The critically maligned arena rockers sure sound like they have something to prove on this fantastic covers record. And who can blame them? They've always drawn inspiration from seminal U.K. glam and metal bands, but can't seem to escape being regarded as poof-rock hacks, which is just too bad. Their faithful renditions of classic cuts from Bowie, T. Rex, Roxy Music, Sweet, and ELO more than cement Leppard's musical talent.
Furtado is perhaps the year's biggest example of how studio gloss and the right production team can revive (and reinvent) an artist's career -- as well as create Top 40 gold in the process.

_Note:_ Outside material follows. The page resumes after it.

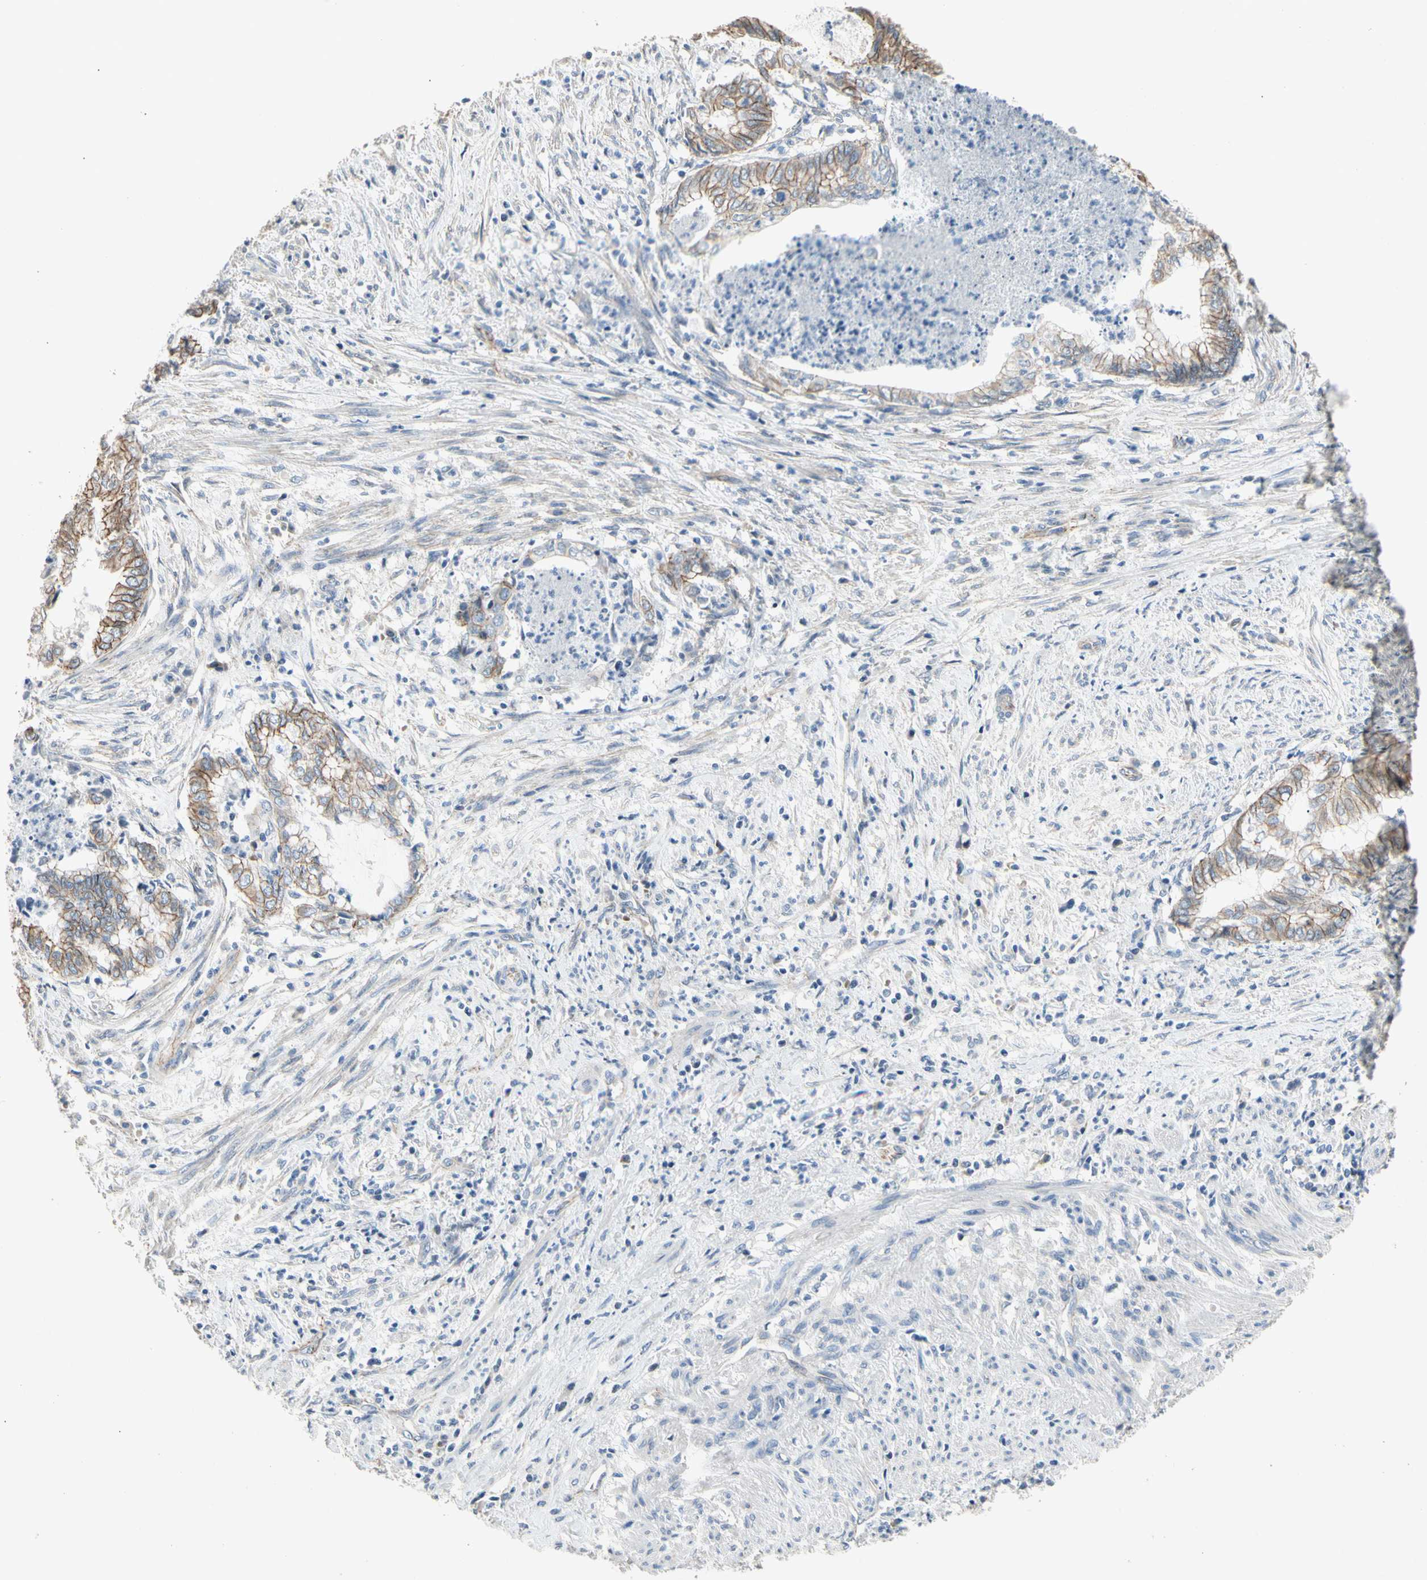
{"staining": {"intensity": "weak", "quantity": "25%-75%", "location": "cytoplasmic/membranous"}, "tissue": "endometrial cancer", "cell_type": "Tumor cells", "image_type": "cancer", "snomed": [{"axis": "morphology", "description": "Necrosis, NOS"}, {"axis": "morphology", "description": "Adenocarcinoma, NOS"}, {"axis": "topography", "description": "Endometrium"}], "caption": "A high-resolution photomicrograph shows immunohistochemistry (IHC) staining of endometrial cancer, which shows weak cytoplasmic/membranous staining in about 25%-75% of tumor cells.", "gene": "LGR6", "patient": {"sex": "female", "age": 79}}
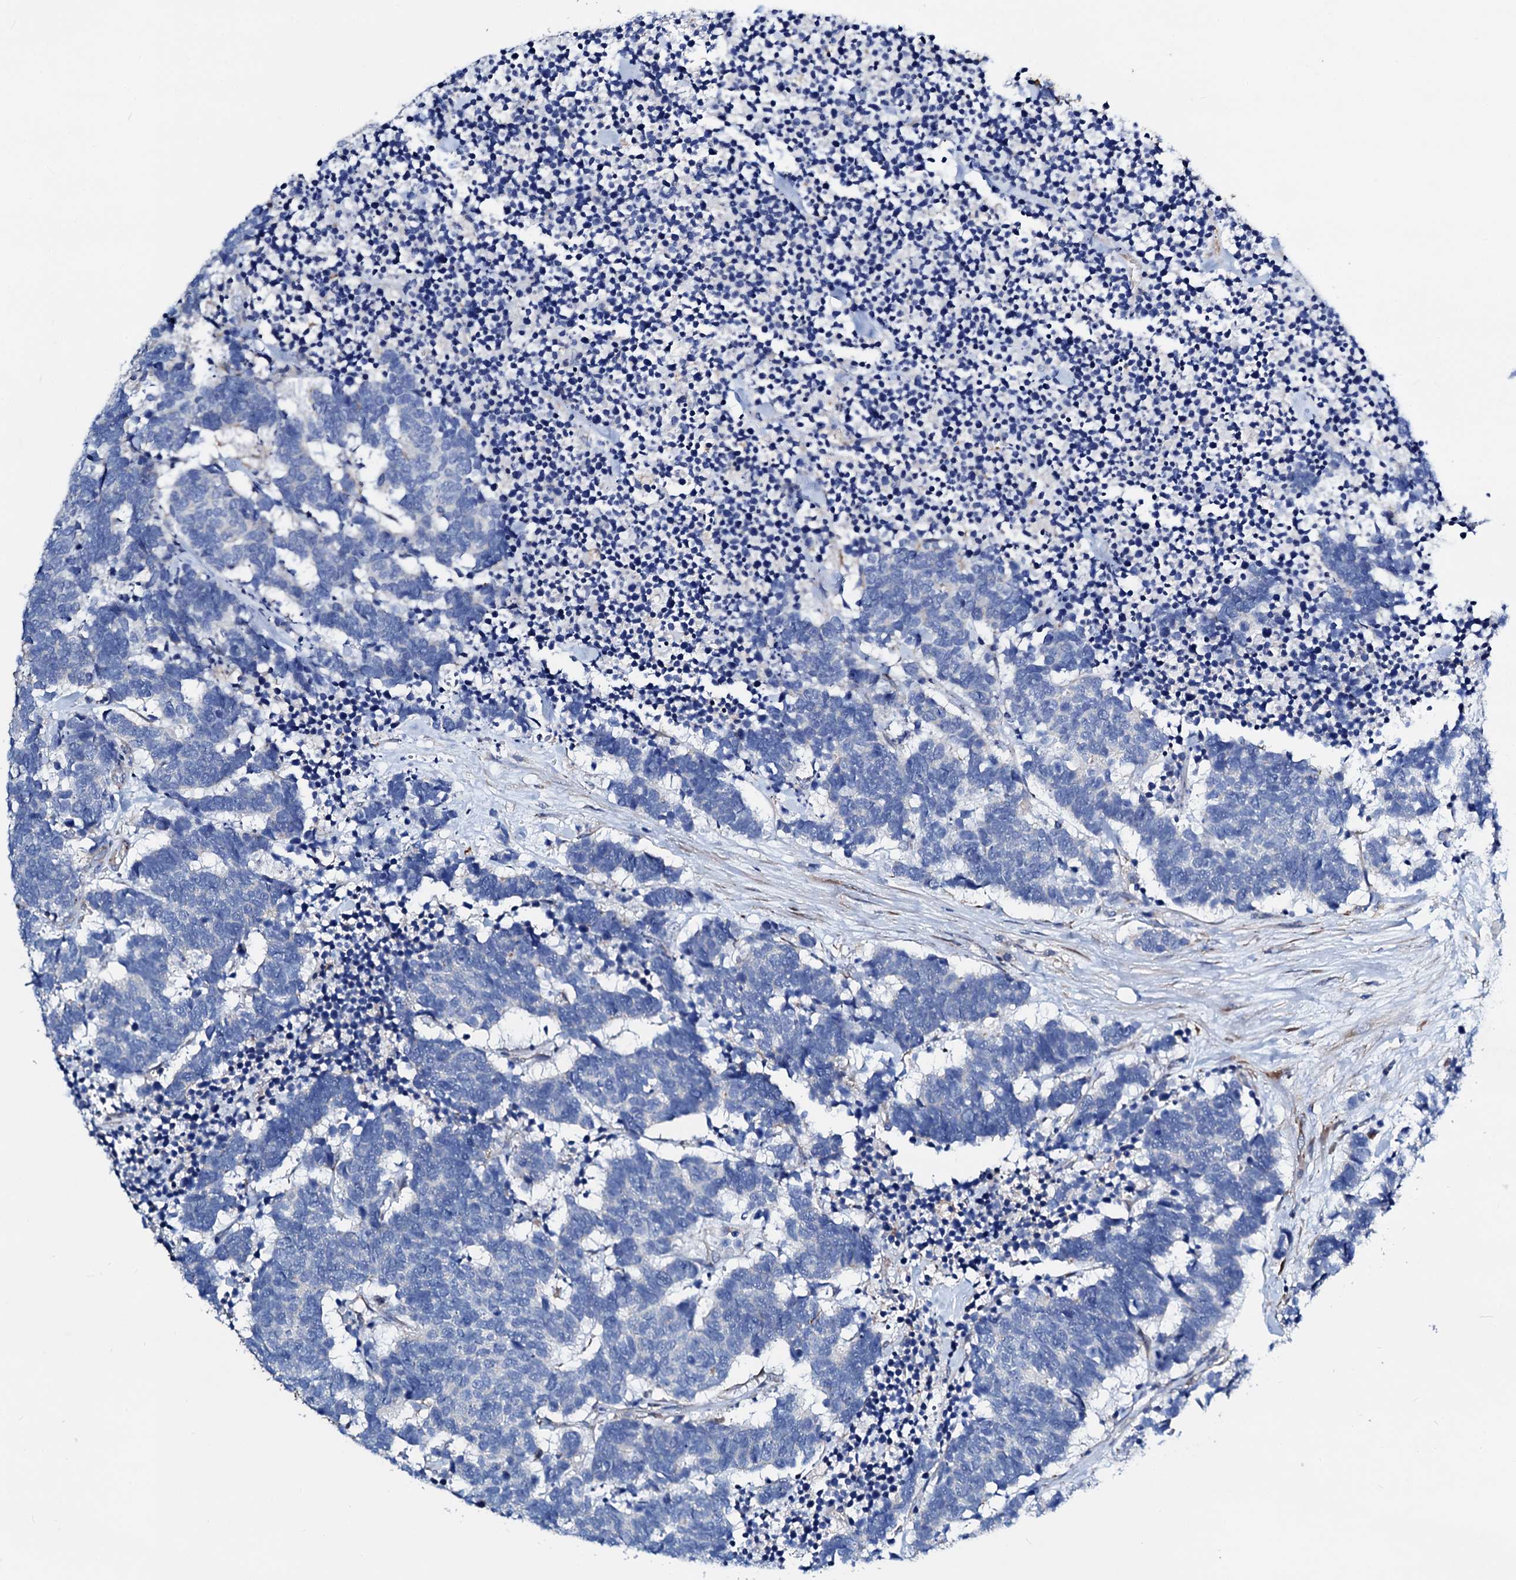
{"staining": {"intensity": "negative", "quantity": "none", "location": "none"}, "tissue": "carcinoid", "cell_type": "Tumor cells", "image_type": "cancer", "snomed": [{"axis": "morphology", "description": "Carcinoma, NOS"}, {"axis": "morphology", "description": "Carcinoid, malignant, NOS"}, {"axis": "topography", "description": "Urinary bladder"}], "caption": "High magnification brightfield microscopy of carcinoid stained with DAB (brown) and counterstained with hematoxylin (blue): tumor cells show no significant positivity.", "gene": "GCOM1", "patient": {"sex": "male", "age": 57}}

Loose is the most consistent and innovative pop-diva disc of the year, from the Latin-flair of "No Hay Igual" to the digi-funk body rocker "Maneater." And let's not forget "Promiscuous," a glittery synth-swerve featuring Timbaland.
Zombies! Aliens! Vampires! Dinosaurs! (Drive-Thru
Few emo-punk whippersnappers capture the essence of the '80s. That's because their view of the decade when keyboards ruled the world comes secondhand via VH1. But an exception to this rule can be made for the young California quartet Hellogoodbye, which displays serious new-wave smarts and one mean vocoder on this exuberant collection of punky pop that nods to New Order, Blink-182, and '80s Top 40.
Robyn Hitchcock and the Venus 3
Olé Tarantula! (Yep Roc)
The absent-minded professor of psychedelic garage rock continues his creative resurgence with this kaleidoscopic palette of taut melodic gems drenched in harmony and surreal imagery. Recorded with the Venus 3 (Peter Buck, Scott McCaughey, and Bill Rieflin), the album fizzes with fuzzy jangle that often belies a lyrical melancholy. "N.Y. Doll" somberly remembers late New York Dolls bassist Arthur Kane, while Hitchcock wrote the effervescent pop burst "Underground Sun" for a fallen friend.
Black Holes and Revelations (Reprise)
Shedding the pretentious bombast of its first three albums, Black Holes and Revelations sees this British unit create the Platonic ideal of the prog form. And while the single "Knights of Cydonia" gallops with doom-metal riffs and robots-in-space vocals, the supercharged trio wisely expands its worldview to include sci-fi funk, stompy goth, and even Rufus Wainwrightesque balladry. This disc is Muse's poppiest and most emotional yet. Just try to avoid shedding a tear during the longing "Starlight," where glassy piano intertwines with diffracted synths and vocalist Matt Bellamy croons like an anguished astronaut lost in space.
The Sweet Escape (Interscope)
Save for the yodel-tastic "Wind It Up" and a Pharrell-featuring game of "disco-Tetris" called "Yummy," the No Doubt vocalist wisely chooses to focus on songcraft instead of flamboyance on her second solo effort. This makes her staunch girl power all the more effective, whether she's channeling Madonna's Like a Prayer-era balladry ("Early Winter"), embracing her inner goth ("Wonderful Life"), or doing her best Sheena Easton impression (the title track featuring Akon).
The Eraser (XL)
Thom Yorke's seduction technique with Radiohead has always revolved around mystery. So it's no surprise that The Eraser, his solo debut, also explores misty vistas. Although built on a foundation of fragmented electronica loops, stuttering blips, and skeletal piano, The Eraser derives its power from Yorke's feathery falsetto. He croons half-formed phrases and whispered slogans like an otherworldly siren, creating an eerily romantic song cycle full of cryptic enigmas that stir the heart and brain.